Sometimes it felt like she had just gone, the pain fresh and new every time he came to see her. If he taxed his imagination, he could almost feel her, hold her, look into her eyes and have her with him again, bright and alive and safe, but he knew it was over, that she would never be back. He wished there was something he could have done to keep her, but there was nothing he could do about it now, nothing he could have even done about it then. She was just gone.

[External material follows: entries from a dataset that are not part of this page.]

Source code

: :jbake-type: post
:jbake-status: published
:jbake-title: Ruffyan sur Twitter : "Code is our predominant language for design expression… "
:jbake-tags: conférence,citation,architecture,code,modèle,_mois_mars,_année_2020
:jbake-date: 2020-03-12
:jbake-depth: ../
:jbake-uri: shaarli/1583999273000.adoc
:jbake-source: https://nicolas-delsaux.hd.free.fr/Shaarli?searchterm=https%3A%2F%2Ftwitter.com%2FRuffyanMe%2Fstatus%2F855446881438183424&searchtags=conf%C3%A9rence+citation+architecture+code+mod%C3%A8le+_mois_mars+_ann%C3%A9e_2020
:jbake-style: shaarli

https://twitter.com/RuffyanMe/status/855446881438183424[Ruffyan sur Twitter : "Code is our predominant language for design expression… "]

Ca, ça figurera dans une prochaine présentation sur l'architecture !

The Doctor carefully knelt beside her grave, reaching into the pocket of his coat and setting its contents on the stone in front of him. “Hello again, Donna,” he whispered, brushing some dust and crumpled leaves away. He was about to say something else, but after a moment he thought better of it, instead rising to his feet and distancing himself from her once more.

Finally composing himself, Shaun turned around. “So this friend of yours,” he began, but the man was gone. He looked back to the neighboring grave, but he was clearly alone.

Just as he was about to turn and start for home, he noticed another set of flowers settled beside his own, four of the strangest and yet most beautiful blooms he had ever seen. They were all different, one of them radiant purple with deep, delicate swirls decorating the petals, while another was a shocking bright pink that made him feel warm just looking at it. The others were even stranger, shimmering and shifting into different colors in the slowly diminishing light. Despite the differences, however, they seemed like they belonged with the rest of Donna’s, something that had been gone for far too long, returned at last, if a bit late.

Shaun looked around again and finally smiled, closing his eyes as a sudden breeze disturbed the trees a few yards away. “Thank you,” he said softly. He bent down, gently touching the engraving of his wife’s name again, then he started in the opposite direction.

The flowers remained, the only sign that someone remembered after all.